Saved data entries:
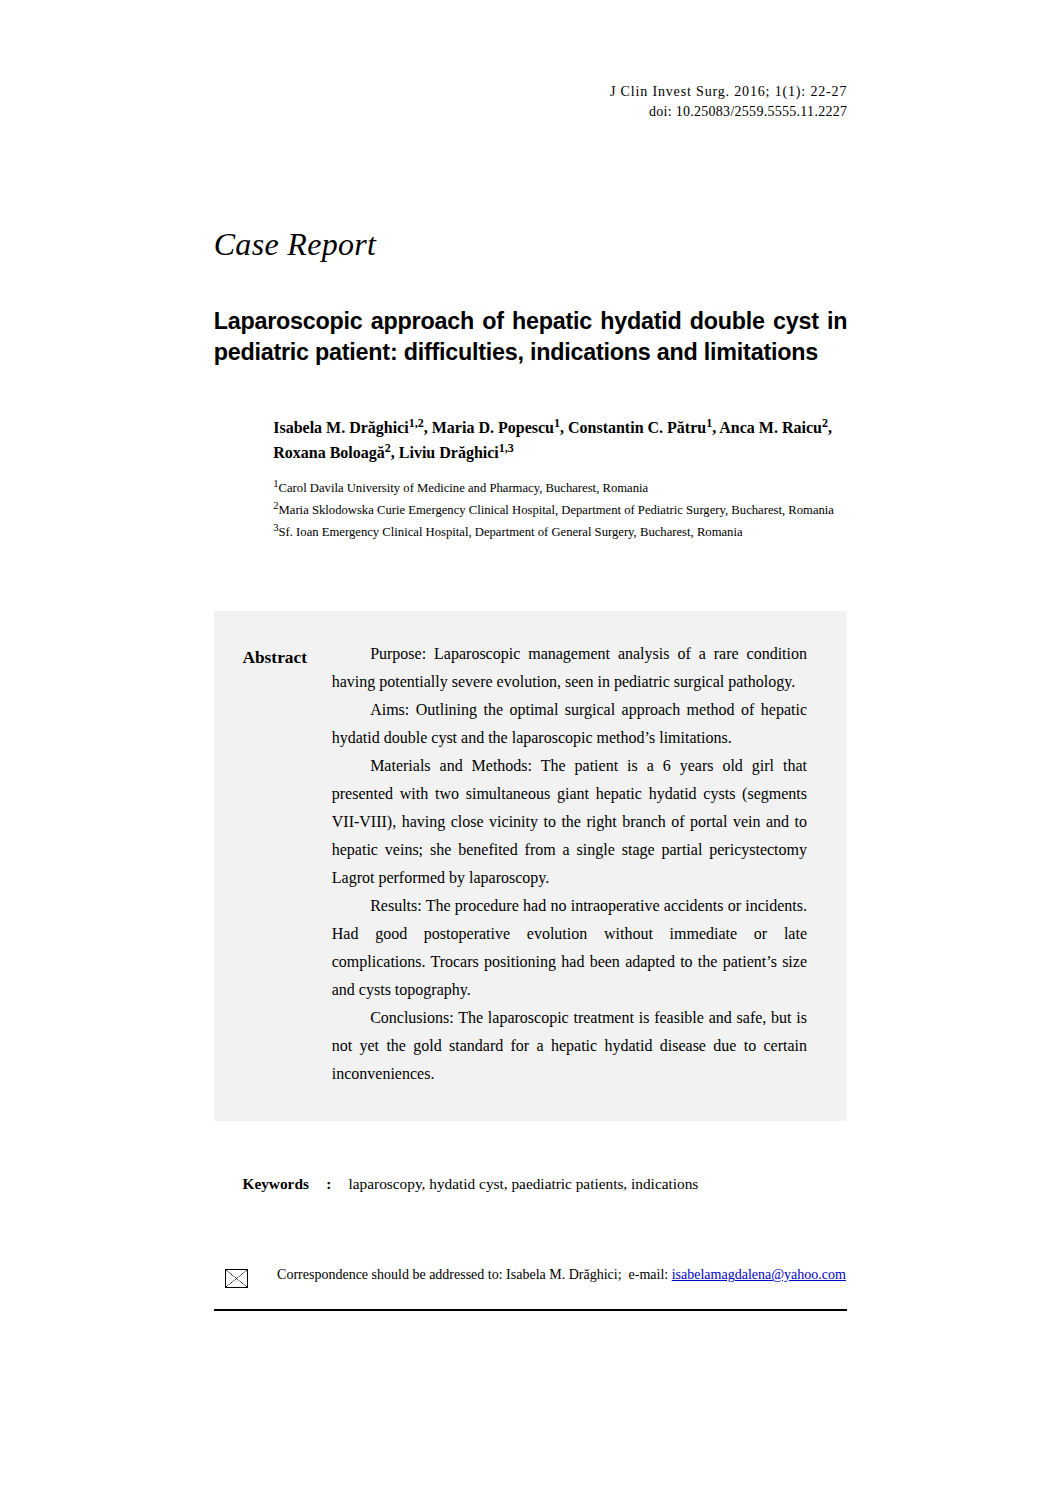J Clin Invest Surg. 2016; 1(1): 22-27
doi: 10.25083/2559.5555.11.2227
Case Report
Laparoscopic approach of hepatic hydatid double cyst in pediatric patient: difficulties, indications and limitations
Isabela M. Drăghici1,2, Maria D. Popescu1, Constantin C. Pătru1, Anca M. Raicu2, Roxana Boloagă2, Liviu Drăghici1,3
1Carol Davila University of Medicine and Pharmacy, Bucharest, Romania
2Maria Sklodowska Curie Emergency Clinical Hospital, Department of Pediatric Surgery, Bucharest, Romania
3Sf. Ioan Emergency Clinical Hospital, Department of General Surgery, Bucharest, Romania
Abstract
Purpose: Laparoscopic management analysis of a rare condition having potentially severe evolution, seen in pediatric surgical pathology.
Aims: Outlining the optimal surgical approach method of hepatic hydatid double cyst and the laparoscopic method’s limitations.
Materials and Methods: The patient is a 6 years old girl that presented with two simultaneous giant hepatic hydatid cysts (segments VII-VIII), having close vicinity to the right branch of portal vein and to hepatic veins; she benefited from a single stage partial pericystectomy Lagrot performed by laparoscopy.
Results: The procedure had no intraoperative accidents or incidents. Had good postoperative evolution without immediate or late complications. Trocars positioning had been adapted to the patient’s size and cysts topography.
Conclusions: The laparoscopic treatment is feasible and safe, but is not yet the gold standard for a hepatic hydatid disease due to certain inconveniences.
Keywords: laparoscopy, hydatid cyst, paediatric patients, indications
Correspondence should be addressed to: Isabela M. Drăghici; e-mail: isabelamagdalena@yahoo.com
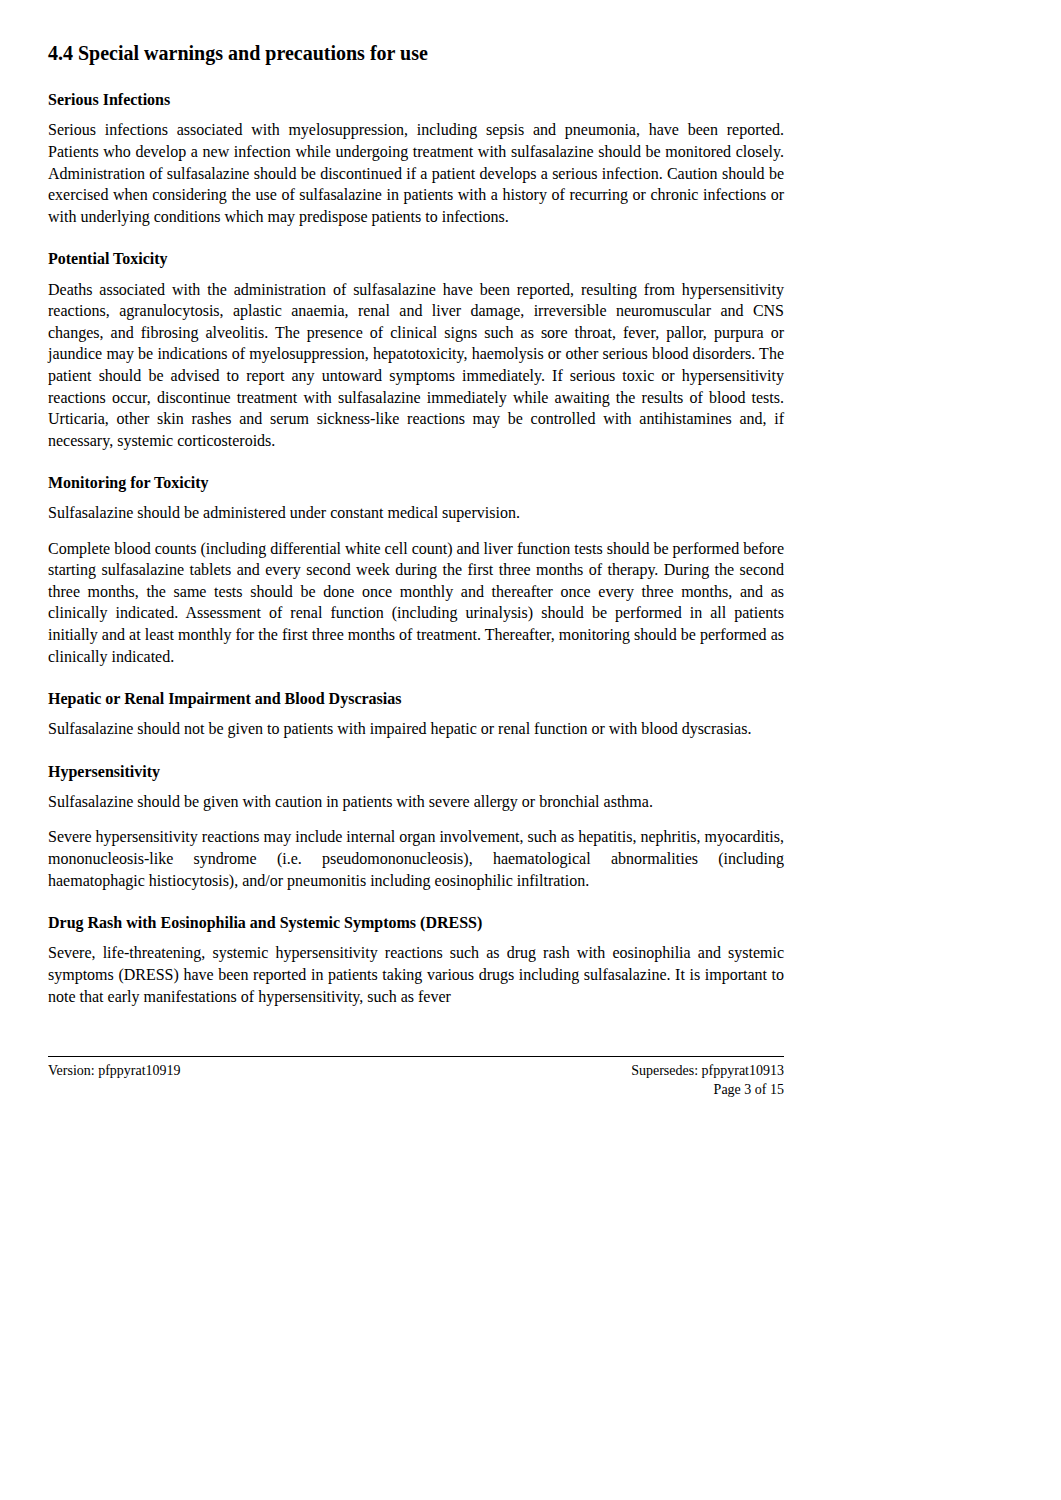4.4 Special warnings and precautions for use
Serious Infections
Serious infections associated with myelosuppression, including sepsis and pneumonia, have been reported. Patients who develop a new infection while undergoing treatment with sulfasalazine should be monitored closely. Administration of sulfasalazine should be discontinued if a patient develops a serious infection. Caution should be exercised when considering the use of sulfasalazine in patients with a history of recurring or chronic infections or with underlying conditions which may predispose patients to infections.
Potential Toxicity
Deaths associated with the administration of sulfasalazine have been reported, resulting from hypersensitivity reactions, agranulocytosis, aplastic anaemia, renal and liver damage, irreversible neuromuscular and CNS changes, and fibrosing alveolitis. The presence of clinical signs such as sore throat, fever, pallor, purpura or jaundice may be indications of myelosuppression, hepatotoxicity, haemolysis or other serious blood disorders. The patient should be advised to report any untoward symptoms immediately. If serious toxic or hypersensitivity reactions occur, discontinue treatment with sulfasalazine immediately while awaiting the results of blood tests. Urticaria, other skin rashes and serum sickness-like reactions may be controlled with antihistamines and, if necessary, systemic corticosteroids.
Monitoring for Toxicity
Sulfasalazine should be administered under constant medical supervision.
Complete blood counts (including differential white cell count) and liver function tests should be performed before starting sulfasalazine tablets and every second week during the first three months of therapy. During the second three months, the same tests should be done once monthly and thereafter once every three months, and as clinically indicated. Assessment of renal function (including urinalysis) should be performed in all patients initially and at least monthly for the first three months of treatment. Thereafter, monitoring should be performed as clinically indicated.
Hepatic or Renal Impairment and Blood Dyscrasias
Sulfasalazine should not be given to patients with impaired hepatic or renal function or with blood dyscrasias.
Hypersensitivity
Sulfasalazine should be given with caution in patients with severe allergy or bronchial asthma.
Severe hypersensitivity reactions may include internal organ involvement, such as hepatitis, nephritis, myocarditis, mononucleosis-like syndrome (i.e. pseudomononucleosis), haematological abnormalities (including haematophagic histiocytosis), and/or pneumonitis including eosinophilic infiltration.
Drug Rash with Eosinophilia and Systemic Symptoms (DRESS)
Severe, life-threatening, systemic hypersensitivity reactions such as drug rash with eosinophilia and systemic symptoms (DRESS) have been reported in patients taking various drugs including sulfasalazine. It is important to note that early manifestations of hypersensitivity, such as fever
Version: pfppyrat10919
Supersedes: pfppyrat10913
Page 3 of 15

> **TASK ITEM**:
Write out all the records exactly, omitting the images.

> **RESULT**:
J Clin Invest Surg. 2016; 1(1): 22-27
doi: 10.25083/2559.5555.11.2227
Case Report
Laparoscopic approach of hepatic hydatid double cyst in pediatric patient: difficulties, indications and limitations
Isabela M. Drăghici1,2, Maria D. Popescu1, Constantin C. Pătru1, Anca M. Raicu2, Roxana Boloagă2, Liviu Drăghici1,3
1Carol Davila University of Medicine and Pharmacy, Bucharest, Romania
2Maria Sklodowska Curie Emergency Clinical Hospital, Department of Pediatric Surgery, Bucharest, Romania
3Sf. Ioan Emergency Clinical Hospital, Department of General Surgery, Bucharest, Romania
Abstract
Purpose: Laparoscopic management analysis of a rare condition having potentially severe evolution, seen in pediatric surgical pathology.
Aims: Outlining the optimal surgical approach method of hepatic hydatid double cyst and the laparoscopic method’s limitations.
Materials and Methods: The patient is a 6 years old girl that presented with two simultaneous giant hepatic hydatid cysts (segments VII-VIII), having close vicinity to the right branch of portal vein and to hepatic veins; she benefited from a single stage partial pericystectomy Lagrot performed by laparoscopy.
Results: The procedure had no intraoperative accidents or incidents. Had good postoperative evolution without immediate or late complications. Trocars positioning had been adapted to the patient’s size and cysts topography.
Conclusions: The laparoscopic treatment is feasible and safe, but is not yet the gold standard for a hepatic hydatid disease due to certain inconveniences.
Keywords: laparoscopy, hydatid cyst, paediatric patients, indications
Correspondence should be addressed to: Isabela M. Drăghici; e-mail: isabelamagdalena@yahoo.com
4.4 Special warnings and precautions for use
Serious Infections
Serious infections associated with myelosuppression, including sepsis and pneumonia, have been reported. Patients who develop a new infection while undergoing treatment with sulfasalazine should be monitored closely. Administration of sulfasalazine should be discontinued if a patient develops a serious infection. Caution should be exercised when considering the use of sulfasalazine in patients with a history of recurring or chronic infections or with underlying conditions which may predispose patients to infections.
Potential Toxicity
Deaths associated with the administration of sulfasalazine have been reported, resulting from hypersensitivity reactions, agranulocytosis, aplastic anaemia, renal and liver damage, irreversible neuromuscular and CNS changes, and fibrosing alveolitis. The presence of clinical signs such as sore throat, fever, pallor, purpura or jaundice may be indications of myelosuppression, hepatotoxicity, haemolysis or other serious blood disorders. The patient should be advised to report any untoward symptoms immediately. If serious toxic or hypersensitivity reactions occur, discontinue treatment with sulfasalazine immediately while awaiting the results of blood tests. Urticaria, other skin rashes and serum sickness-like reactions may be controlled with antihistamines and, if necessary, systemic corticosteroids.
Monitoring for Toxicity
Sulfasalazine should be administered under constant medical supervision.
Complete blood counts (including differential white cell count) and liver function tests should be performed before starting sulfasalazine tablets and every second week during the first three months of therapy. During the second three months, the same tests should be done once monthly and thereafter once every three months, and as clinically indicated. Assessment of renal function (including urinalysis) should be performed in all patients initially and at least monthly for the first three months of treatment. Thereafter, monitoring should be performed as clinically indicated.
Hepatic or Renal Impairment and Blood Dyscrasias
Sulfasalazine should not be given to patients with impaired hepatic or renal function or with blood dyscrasias.
Hypersensitivity
Sulfasalazine should be given with caution in patients with severe allergy or bronchial asthma.
Severe hypersensitivity reactions may include internal organ involvement, such as hepatitis, nephritis, myocarditis, mononucleosis-like syndrome (i.e. pseudomononucleosis), haematological abnormalities (including haematophagic histiocytosis), and/or pneumonitis including eosinophilic infiltration.
Drug Rash with Eosinophilia and Systemic Symptoms (DRESS)
Severe, life-threatening, systemic hypersensitivity reactions such as drug rash with eosinophilia and systemic symptoms (DRESS) have been reported in patients taking various drugs including sulfasalazine. It is important to note that early manifestations of hypersensitivity, such as fever
Version: pfppyrat10919
Supersedes: pfppyrat10913
Page 3 of 15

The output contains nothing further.